Records for the exercise:
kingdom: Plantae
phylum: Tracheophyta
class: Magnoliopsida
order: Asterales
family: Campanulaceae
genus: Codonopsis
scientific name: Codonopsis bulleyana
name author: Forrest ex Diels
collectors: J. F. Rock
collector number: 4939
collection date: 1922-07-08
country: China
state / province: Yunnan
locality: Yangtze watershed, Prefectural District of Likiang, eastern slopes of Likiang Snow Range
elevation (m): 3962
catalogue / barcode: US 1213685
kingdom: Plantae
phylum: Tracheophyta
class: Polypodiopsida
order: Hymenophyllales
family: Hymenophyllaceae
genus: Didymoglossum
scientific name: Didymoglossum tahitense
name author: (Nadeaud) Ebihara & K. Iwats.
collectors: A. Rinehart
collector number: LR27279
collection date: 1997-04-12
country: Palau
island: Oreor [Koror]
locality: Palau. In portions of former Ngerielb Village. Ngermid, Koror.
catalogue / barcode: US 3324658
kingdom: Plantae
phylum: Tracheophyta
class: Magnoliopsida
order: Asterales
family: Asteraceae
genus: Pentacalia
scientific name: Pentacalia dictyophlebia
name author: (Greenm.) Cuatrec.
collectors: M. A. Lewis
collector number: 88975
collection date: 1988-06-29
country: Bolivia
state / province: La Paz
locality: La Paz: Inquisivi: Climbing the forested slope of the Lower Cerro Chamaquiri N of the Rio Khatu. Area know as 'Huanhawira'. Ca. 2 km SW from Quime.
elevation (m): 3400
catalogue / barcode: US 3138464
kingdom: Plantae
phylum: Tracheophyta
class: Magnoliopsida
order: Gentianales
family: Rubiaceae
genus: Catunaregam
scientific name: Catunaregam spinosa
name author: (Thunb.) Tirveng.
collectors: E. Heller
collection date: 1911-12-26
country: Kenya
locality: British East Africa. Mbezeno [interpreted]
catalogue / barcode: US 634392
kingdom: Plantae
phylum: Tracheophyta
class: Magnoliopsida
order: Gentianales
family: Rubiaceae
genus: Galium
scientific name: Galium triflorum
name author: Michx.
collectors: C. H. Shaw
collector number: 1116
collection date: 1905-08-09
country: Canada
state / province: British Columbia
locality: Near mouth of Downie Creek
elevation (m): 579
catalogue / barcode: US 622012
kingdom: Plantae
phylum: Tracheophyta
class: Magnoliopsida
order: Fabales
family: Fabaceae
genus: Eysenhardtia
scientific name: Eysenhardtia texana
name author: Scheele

Given exercise:
Copy out every one of the lines above, word for word and in the same order, changing nothing.

Answer in full:
kingdom: Plantae
phylum: Tracheophyta
class: Magnoliopsida
order: Asterales
family: Campanulaceae
genus: Codonopsis
scientific name: Codonopsis bulleyana
name author: Forrest ex Diels
collectors: J. F. Rock
collector number: 4939
collection date: 1922-07-08
country: China
state / province: Yunnan
locality: Yangtze watershed, Prefectural District of Likiang, eastern slopes of Likiang Snow Range
elevation (m): 3962
catalogue / barcode: US 1213685
kingdom: Plantae
phylum: Tracheophyta
class: Polypodiopsida
order: Hymenophyllales
family: Hymenophyllaceae
genus: Didymoglossum
scientific name: Didymoglossum tahitense
name author: (Nadeaud) Ebihara & K. Iwats.
collectors: A. Rinehart
collector number: LR27279
collection date: 1997-04-12
country: Palau
island: Oreor [Koror]
locality: Palau. In portions of former Ngerielb Village. Ngermid, Koror.
catalogue / barcode: US 3324658
kingdom: Plantae
phylum: Tracheophyta
class: Magnoliopsida
order: Asterales
family: Asteraceae
genus: Pentacalia
scientific name: Pentacalia dictyophlebia
name author: (Greenm.) Cuatrec.
collectors: M. A. Lewis
collector number: 88975
collection date: 1988-06-29
country: Bolivia
state / province: La Paz
locality: La Paz: Inquisivi: Climbing the forested slope of the Lower Cerro Chamaquiri N of the Rio Khatu. Area know as 'Huanhawira'. Ca. 2 km SW from Quime.
elevation (m): 3400
catalogue / barcode: US 3138464
kingdom: Plantae
phylum: Tracheophyta
class: Magnoliopsida
order: Gentianales
family: Rubiaceae
genus: Catunaregam
scientific name: Catunaregam spinosa
name author: (Thunb.) Tirveng.
collectors: E. Heller
collection date: 1911-12-26
country: Kenya
locality: British East Africa. Mbezeno [interpreted]
catalogue / barcode: US 634392
kingdom: Plantae
phylum: Tracheophyta
class: Magnoliopsida
order: Gentianales
family: Rubiaceae
genus: Galium
scientific name: Galium triflorum
name author: Michx.
collectors: C. H. Shaw
collector number: 1116
collection date: 1905-08-09
country: Canada
state / province: British Columbia
locality: Near mouth of Downie Creek
elevation (m): 579
catalogue / barcode: US 622012
kingdom: Plantae
phylum: Tracheophyta
class: Magnoliopsida
order: Fabales
family: Fabaceae
genus: Eysenhardtia
scientific name: Eysenhardtia texana
name author: Scheele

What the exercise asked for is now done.